▸ **Aim of the exercise**: The tail of the records, from the line containing "3: (168, 166)" through the final line, should be printed exactly and on its own.

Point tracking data
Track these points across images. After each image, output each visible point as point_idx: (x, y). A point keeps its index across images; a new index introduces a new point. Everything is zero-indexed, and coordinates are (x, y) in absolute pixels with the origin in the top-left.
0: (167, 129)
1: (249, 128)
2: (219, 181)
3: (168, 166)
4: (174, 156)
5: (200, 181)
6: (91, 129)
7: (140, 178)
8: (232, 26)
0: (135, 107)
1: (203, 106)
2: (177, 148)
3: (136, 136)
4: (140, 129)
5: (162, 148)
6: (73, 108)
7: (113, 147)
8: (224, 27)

▸ **Task output**:
3: (168, 166)
4: (174, 156)
5: (200, 181)
6: (91, 129)
7: (140, 178)
8: (232, 26)
0: (135, 107)
1: (203, 106)
2: (177, 148)
3: (136, 136)
4: (140, 129)
5: (162, 148)
6: (73, 108)
7: (113, 147)
8: (224, 27)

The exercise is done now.